Exercise directions:
Write out all of the records precisely. Skip anything that is a picture.

The data:
★ ★ ★ ★

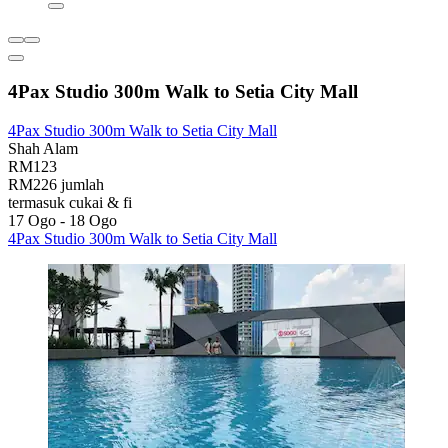
4Pax Studio 300m Walk to Setia City Mall
4Pax Studio 300m Walk to Setia City Mall
Shah Alam
RM123
RM226 jumlah
termasuk cukai & fi
17 Ogo - 18 Ogo
4Pax Studio 300m Walk to Setia City Mall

★ ★ ★ ★

Solution to this exercise:
4Pax Studio 300m Walk to Setia City Mall
4Pax Studio 300m Walk to Setia City Mall
Shah Alam
RM123
RM226 jumlah
termasuk cukai & fi
17 Ogo - 18 Ogo
4Pax Studio 300m Walk to Setia City Mall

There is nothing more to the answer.